··· Vorliegender Text ···
Gericht: Landesarbeitsgericht Berlin
Urteil verkündet am 15.12.2004
Aktenzeichen: 17 Sa 1729/04
Rechtsgebiete: BErzGG


Vorschriften:

BErzGG § 18 Abs. 1
Ein Antrag auf Verlängerung der bereits festgelegten Elternzeit führt nicht zu einer Vorverlagerung des Kündigungsschutzes nach § 18 Abs. 1 BErzGG
Landesarbeitsgericht Berlin Im Namen des Volkes Urteil

17 Sa 1729/04

Verkündet

am 15.12.2004

In Sachen

hat das Landesarbeitsgericht Berlin, 17. Kammer, auf die mündliche Verhandlung vom 15.12.2004 durch den Vorsitzenden Richter am Landesarbeitsgericht Dreßler als Vorsitzenden sowie die ehrenamtlichen Richter Otto und Reinhard

für Recht erkannt:

Tenor:

1. Auf die Berufung der Beklagten wird das Urteil des Arbeitsgerichts Berlin vom 10. Juni 2004 - 65 Ca 15412/03 - geändert:

Die Klage wird abgewiesen.

2. Der Kläger hat die Kosten des Rechtsstreits zu tragen.

3. Die Revision wird nicht zugelassen.

Tatbestand:

Die Parteien streiten über die Wirksamkeit einer ordentlichen Kündigung vom 21. Mai 2003. Zwischen ihnen ist vor allem umstritten, ob dem Kläger der besondere Kündigungsschutz des § 18 BErzGG zusteht und ob auf ihr Arbeitsverhältnis das Kündigungsschutzgesetz Anwendung findet.

Die Beklagte beschäftigte den Kläger seit dem 15. Januar 1999 als Leiter ihrer Geschäftsstelle gegen eine monatliche Bruttovergütung von zuletzt 2.850,00 EUR bei einer regelmäßigen wöchentlichen Arbeitszeit von zuletzt 27,75 Stunden.

Der Kläger wurde am 18. Februar 2001 Vater einer Tochter. Er verlangte für die Zeit vom 03. September 2001 bis 02. August 2002 Elternzeit und beantragte, 12 Monate der Elternzeit auf die Zeit bis zur Vollendung des 18. Lebensjahres des Kindes zu verschieben.

Die Beklagte kündigte das Arbeitsverhältnis mit Schreiben vom 05. August 2002 und 27. Februar 2003. Bei ihr waren zu dieser Zeit mehr als fünf Arbeitnehmer ausschließlich der zu ihrer Berufungsbildung Beschäftigten tätig. Der Kläger erhob gegen diese Kündigungen Kündigungsschutzklage und machte bei der Beklagten mit Schreiben vom 03. Mai 2003 eine Verlängerung der Elternzeit für die Zeit vom 29. Juni bis 24. August 2003 geltend. Das Arbeitsgericht Berlin stellte durch Urteil vom 21. Mai 2003 (37 Ca 23394/02) fest, dass das Arbeitsverhältnis durch die genannten Kündigungen nicht aufgelöst worden ist. Das Landesarbeitsgericht Berlin wies die hiergegen gerichtete Berufung der Beklagten durch Urteil vom 07. November 2003 (8 Sa 1278/03) zurück.
··· Angezeigte Angaben ···
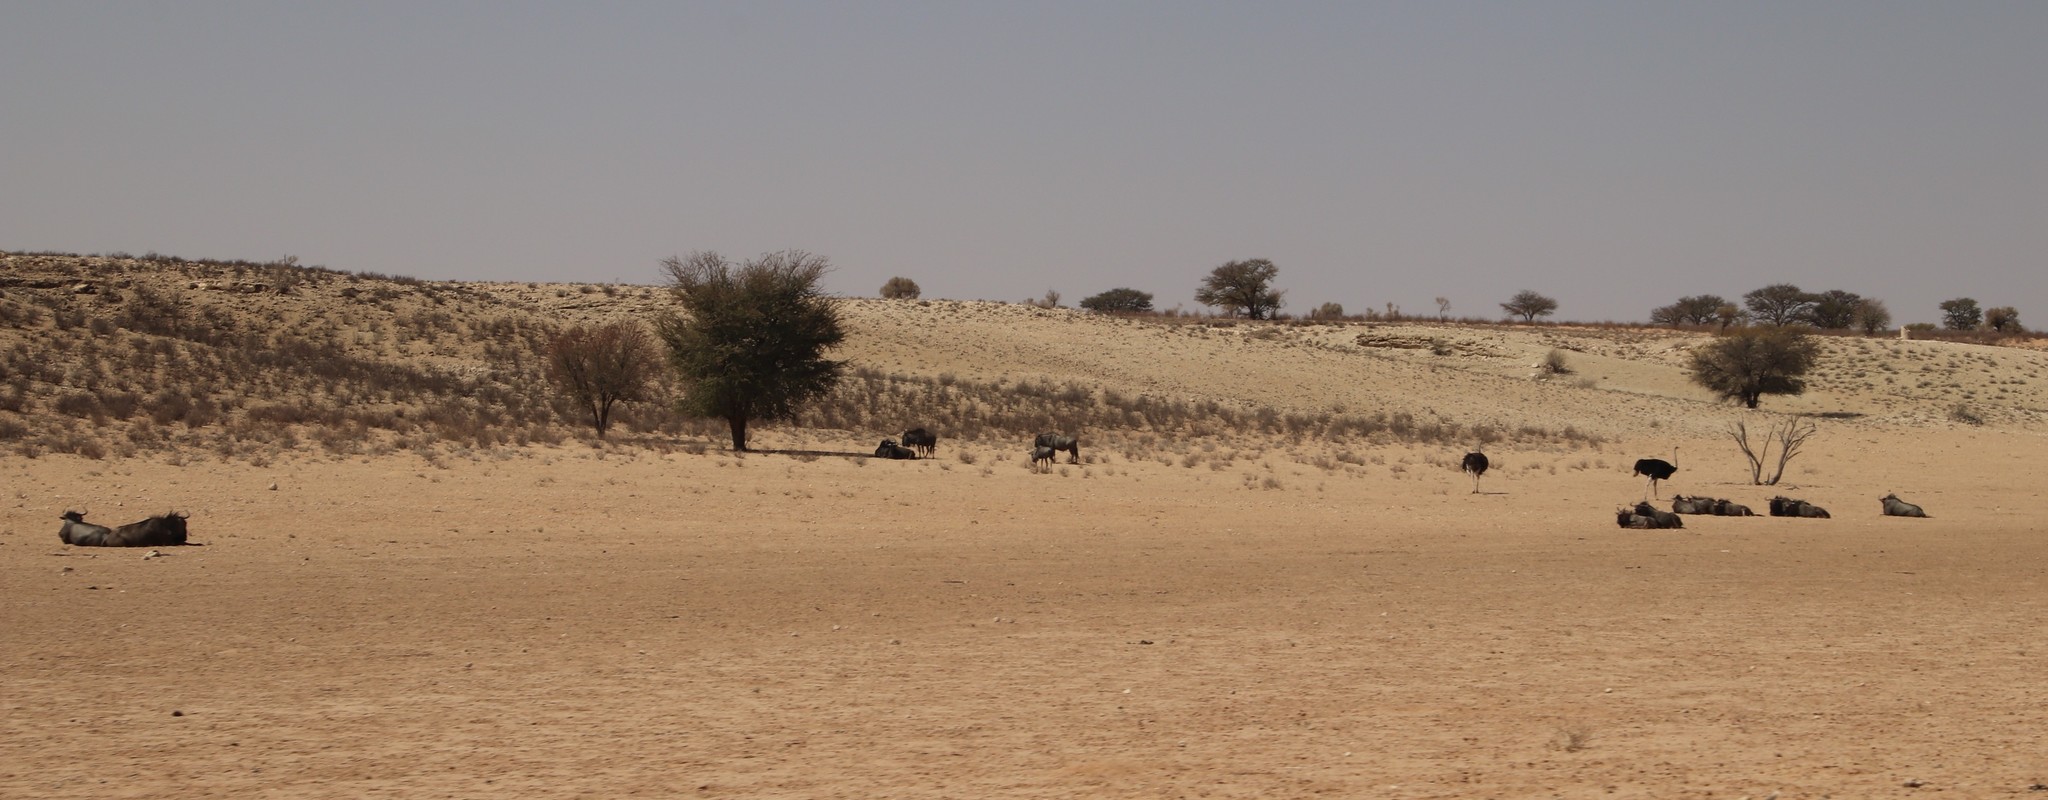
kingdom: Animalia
···
◆ Arbeitsaufträge ◆
a. Fassen Sie den Absatz des Urteils, der mit „Die Beklagte kündigte das Arbeitsverhältnis“ beginnt, als Liste zusammen und behalten Sie dabei die wesentlichen Fakten bei.
b. In welcher Funktion beschäftigte die Beklagte den Kläger laut dem Urteil?
c. Prüfen Sie, ob die folgenden Aussagen mit dem Urteil übereinstimmen. Beantworten Sie jede mit Ja oder Nein und zitieren Sie die entscheidenden Worte des Urteils wörtlich.
(i) Die Revision wird zugelassen.
(ii) Der Kläger wurde am 18. Februar 2001 Vater eines Sohnes.
(iii) Die regelmäßige wöchentliche Arbeitszeit des Klägers betrug zuletzt 27,75 Stunden.

◆ Ergebnisse ◆
a.
- Die Beklagte kündigte das Arbeitsverhältnis mit Schreiben vom 05. August 2002 und vom 27. Februar 2003.
- Zu dieser Zeit waren bei ihr mehr als fünf Arbeitnehmer tätig, ausschließlich der zu ihrer Berufungsbildung Beschäftigten.
- Der Kläger erhob gegen diese Kündigungen Kündigungsschutzklage.
- Mit Schreiben vom 03. Mai 2003 machte er eine Verlängerung der Elternzeit für die Zeit vom 29. Juni bis 24. August 2003 geltend.
- Das Arbeitsgericht Berlin stellte mit Urteil vom 21. Mai 2003 (37 Ca 23394/02) fest, dass das Arbeitsverhältnis durch diese Kündigungen nicht aufgelöst worden ist.
- Das Landesarbeitsgericht Berlin wies die Berufung der Beklagten mit Urteil vom 07. November 2003 (8 Sa 1278/03) zurück.

b. Als Leiter ihrer Geschäftsstelle.

c.
(i) Nein: „Die Revision wird nicht zugelassen.“
(ii) Nein: „Der Kläger wurde am 18. Februar 2001 Vater einer Tochter.“
(iii) Ja: „bei einer regelmäßigen wöchentlichen Arbeitszeit von zuletzt 27,75 Stunden“